Sharp analyzed various “methods of noncooperation”—political, economic, and social—that stop short of more aggressive disruptions. They include boycotts and strikes (such as the widely observed general strike in Minneapolis last Friday); refusal to participate in administration-supported organizations and events; “quasi-legal evasions and delays” and “reluctant and slow compliance” with government edicts; and finally, nonviolent civil disobedience. Anti-ICE actions that try to thwart the brutal and indiscriminate enforcement of immigration laws can become a form of civil disobedience.
[Adam Serwer: Minnesota proved MAGA wrong]

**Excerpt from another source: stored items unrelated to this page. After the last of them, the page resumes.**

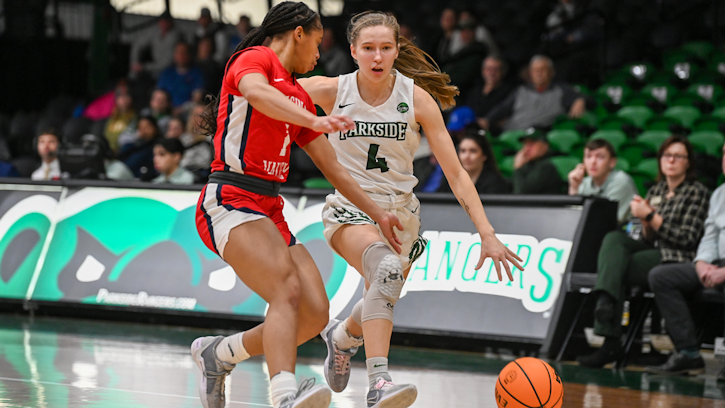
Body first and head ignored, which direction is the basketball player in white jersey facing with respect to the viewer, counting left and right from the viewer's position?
facing the viewer

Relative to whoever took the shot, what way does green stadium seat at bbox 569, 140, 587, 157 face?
facing the viewer and to the left of the viewer

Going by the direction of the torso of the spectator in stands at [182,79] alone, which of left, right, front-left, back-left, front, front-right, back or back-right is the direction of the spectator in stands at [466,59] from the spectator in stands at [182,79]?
front-left

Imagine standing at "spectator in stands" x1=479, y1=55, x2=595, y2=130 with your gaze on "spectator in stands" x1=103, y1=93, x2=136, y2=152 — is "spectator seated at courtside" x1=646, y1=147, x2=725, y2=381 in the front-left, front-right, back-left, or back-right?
back-left

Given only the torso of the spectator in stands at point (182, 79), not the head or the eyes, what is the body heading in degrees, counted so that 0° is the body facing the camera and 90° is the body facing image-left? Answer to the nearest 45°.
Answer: approximately 0°

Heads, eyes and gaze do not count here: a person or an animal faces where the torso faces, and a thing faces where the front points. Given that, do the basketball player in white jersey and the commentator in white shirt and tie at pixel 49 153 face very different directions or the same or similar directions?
same or similar directions

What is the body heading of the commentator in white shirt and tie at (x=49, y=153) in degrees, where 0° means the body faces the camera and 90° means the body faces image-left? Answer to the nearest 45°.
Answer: approximately 0°

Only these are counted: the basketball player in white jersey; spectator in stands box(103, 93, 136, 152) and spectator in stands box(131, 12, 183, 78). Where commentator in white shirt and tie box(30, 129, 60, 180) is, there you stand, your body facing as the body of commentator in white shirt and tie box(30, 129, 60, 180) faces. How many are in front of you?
1

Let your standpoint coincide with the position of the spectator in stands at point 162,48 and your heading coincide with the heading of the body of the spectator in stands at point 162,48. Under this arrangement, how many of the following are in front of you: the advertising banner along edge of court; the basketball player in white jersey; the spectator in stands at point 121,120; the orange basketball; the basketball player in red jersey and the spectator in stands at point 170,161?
6

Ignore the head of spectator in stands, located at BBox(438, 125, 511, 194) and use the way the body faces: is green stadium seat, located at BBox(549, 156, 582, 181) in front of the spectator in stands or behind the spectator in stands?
behind

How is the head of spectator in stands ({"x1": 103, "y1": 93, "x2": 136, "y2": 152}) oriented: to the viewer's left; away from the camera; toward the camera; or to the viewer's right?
toward the camera

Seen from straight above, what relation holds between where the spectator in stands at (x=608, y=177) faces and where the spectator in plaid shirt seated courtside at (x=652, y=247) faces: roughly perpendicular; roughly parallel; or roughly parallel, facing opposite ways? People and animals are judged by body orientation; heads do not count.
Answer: roughly parallel

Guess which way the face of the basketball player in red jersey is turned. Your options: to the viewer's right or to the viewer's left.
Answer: to the viewer's right

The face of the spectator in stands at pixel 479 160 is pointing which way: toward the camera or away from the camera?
toward the camera

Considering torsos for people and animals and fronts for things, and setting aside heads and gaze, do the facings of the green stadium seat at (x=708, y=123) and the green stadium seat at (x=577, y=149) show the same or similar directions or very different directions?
same or similar directions
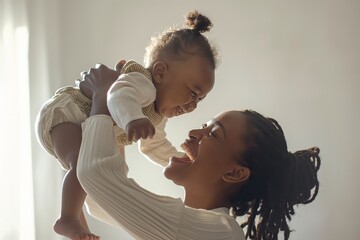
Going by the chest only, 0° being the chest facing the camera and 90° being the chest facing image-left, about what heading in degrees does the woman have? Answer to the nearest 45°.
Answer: approximately 90°

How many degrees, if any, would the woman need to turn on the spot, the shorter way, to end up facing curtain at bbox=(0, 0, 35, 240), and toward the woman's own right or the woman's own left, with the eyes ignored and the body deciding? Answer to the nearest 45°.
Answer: approximately 45° to the woman's own right
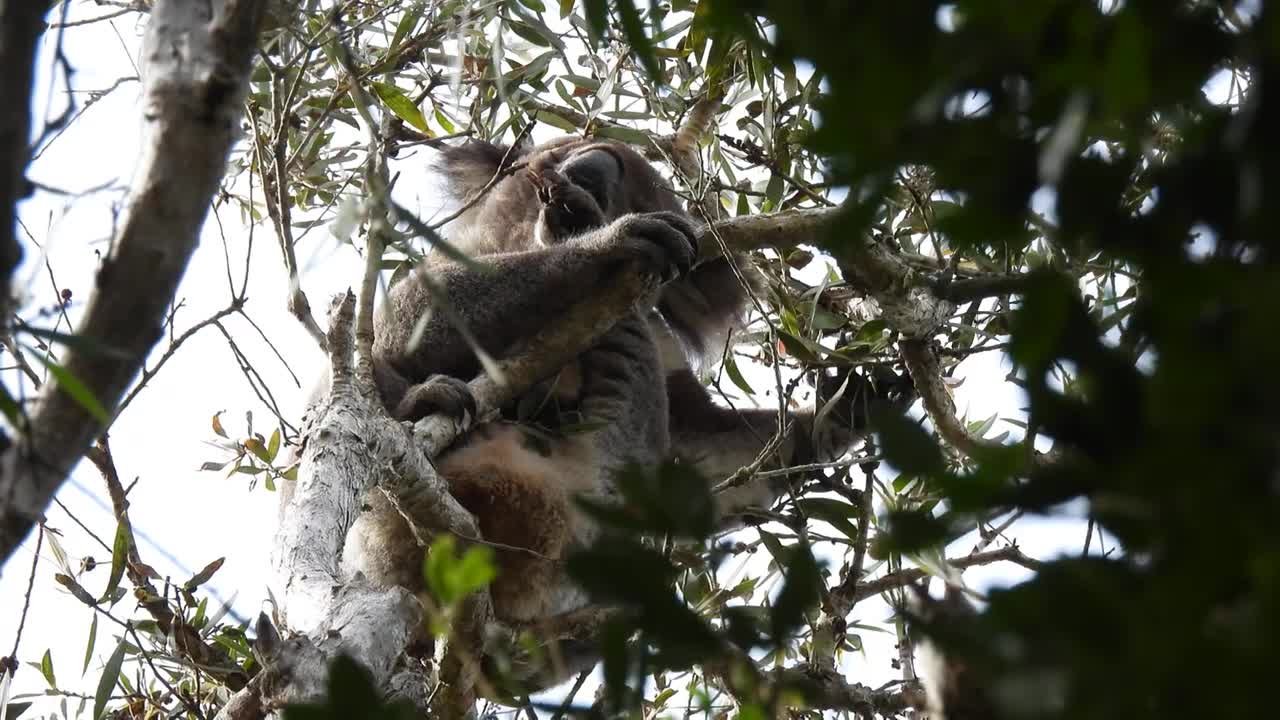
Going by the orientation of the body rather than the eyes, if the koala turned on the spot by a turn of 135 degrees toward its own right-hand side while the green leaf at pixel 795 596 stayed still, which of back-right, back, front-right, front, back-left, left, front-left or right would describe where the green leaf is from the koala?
back-left

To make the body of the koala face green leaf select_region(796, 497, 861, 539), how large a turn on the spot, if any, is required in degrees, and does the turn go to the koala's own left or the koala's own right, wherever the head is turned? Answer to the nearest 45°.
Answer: approximately 90° to the koala's own left

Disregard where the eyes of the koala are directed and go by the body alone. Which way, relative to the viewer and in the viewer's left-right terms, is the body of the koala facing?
facing the viewer

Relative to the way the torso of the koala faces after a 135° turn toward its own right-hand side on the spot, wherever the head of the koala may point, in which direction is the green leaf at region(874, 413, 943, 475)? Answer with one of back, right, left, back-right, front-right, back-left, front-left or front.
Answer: back-left

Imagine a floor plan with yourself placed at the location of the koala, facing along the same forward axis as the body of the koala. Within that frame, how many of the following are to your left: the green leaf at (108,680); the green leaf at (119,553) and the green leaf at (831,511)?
1
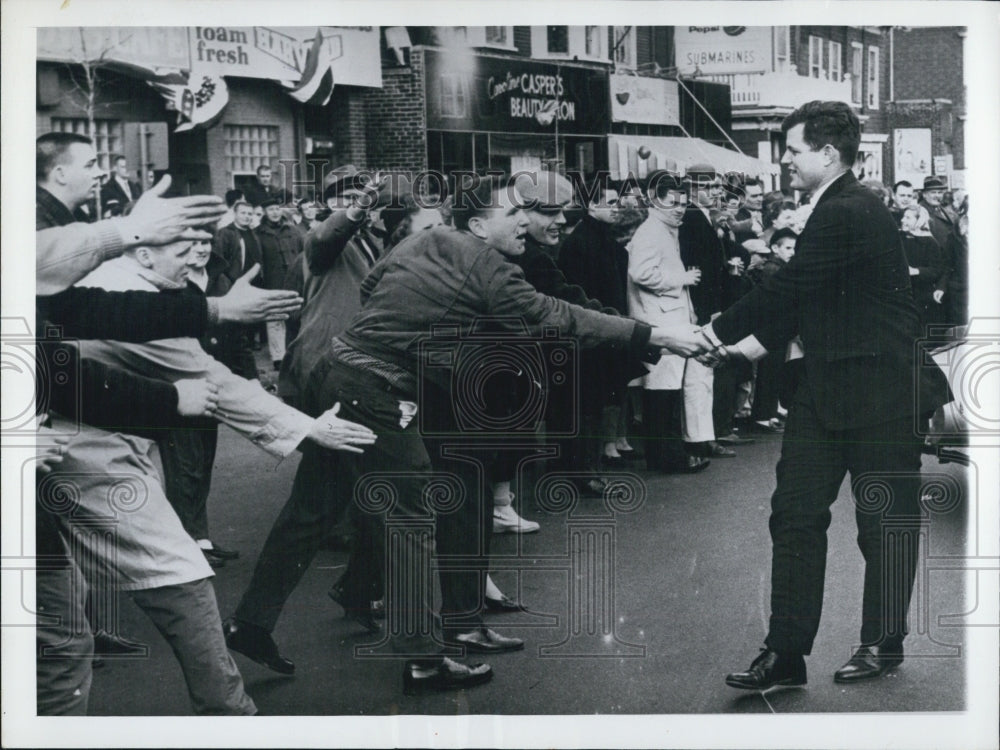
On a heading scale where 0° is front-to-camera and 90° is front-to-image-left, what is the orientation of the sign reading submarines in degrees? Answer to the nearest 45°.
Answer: approximately 0°

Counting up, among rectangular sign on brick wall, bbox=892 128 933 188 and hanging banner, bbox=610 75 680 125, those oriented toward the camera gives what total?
2

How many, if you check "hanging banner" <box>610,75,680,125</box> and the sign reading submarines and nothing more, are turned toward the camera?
2

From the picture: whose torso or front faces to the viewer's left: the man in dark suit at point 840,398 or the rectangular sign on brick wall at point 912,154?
the man in dark suit

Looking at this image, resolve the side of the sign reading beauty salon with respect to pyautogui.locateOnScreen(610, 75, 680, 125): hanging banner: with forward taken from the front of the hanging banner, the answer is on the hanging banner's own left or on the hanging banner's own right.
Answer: on the hanging banner's own right

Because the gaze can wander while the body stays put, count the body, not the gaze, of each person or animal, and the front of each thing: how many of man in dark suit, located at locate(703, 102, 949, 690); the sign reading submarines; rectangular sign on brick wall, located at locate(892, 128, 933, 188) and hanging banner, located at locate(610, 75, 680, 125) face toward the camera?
3

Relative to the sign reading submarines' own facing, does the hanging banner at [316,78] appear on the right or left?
on its right

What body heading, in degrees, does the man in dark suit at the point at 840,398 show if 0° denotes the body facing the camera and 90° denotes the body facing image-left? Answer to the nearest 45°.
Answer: approximately 90°

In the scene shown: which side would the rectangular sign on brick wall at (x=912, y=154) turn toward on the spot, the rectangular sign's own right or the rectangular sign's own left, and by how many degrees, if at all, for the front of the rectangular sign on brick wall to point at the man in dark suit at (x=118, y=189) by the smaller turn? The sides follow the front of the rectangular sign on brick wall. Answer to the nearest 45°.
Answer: approximately 90° to the rectangular sign's own right
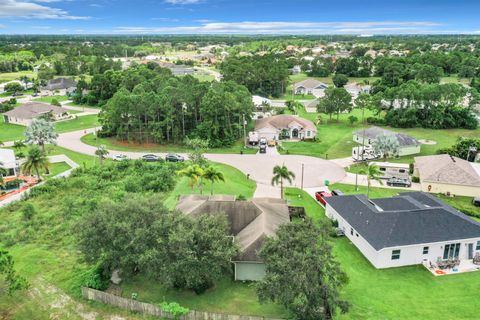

Nonviolent struggle carries serious risks. It can lead to social ostracism, legal harassment, state intimidation, prison, injury, and, as we’ve seen in Minneapolis, death. One sign of the authoritarian depth to which the U.S. has sunk under Trump is that none of these risks is hard to imagine. Examples accumulate every day. A movement of resistance against an illegitimate regime has a chance of succeeding only if it remains strictly nonviolent and avoids the familiar trap of sectarianism. It has to be democratic, patriotic, and animated by a sense of basic decency that can attract ordinary people—your TV-watching mother, your apathetic teen, your child’s teacher, the retiree next door, the local grocer.
I keep asking myself whether it’s wise to even consider these things. I don’t want to sound alarmist, or delusional, or needlessly provocative. For an American who grew up in the postwar order with its apparently permanent rules, in a democracy with obvious flaws that nonetheless seemed on a course of gradual, inevitable progress, I find it extremely hard to assess the peril. I’m tempted to believe that the country will somehow return to normal, because I want it to be normal. We’ve never been here before, and either the nervous system overreacts or the imagination fails. After Minneapolis, I fear the latter more. Trump is taking the country on a path to tyranny. The first obligation for each of us is to see it and name it. The next is to figure out what to do about it.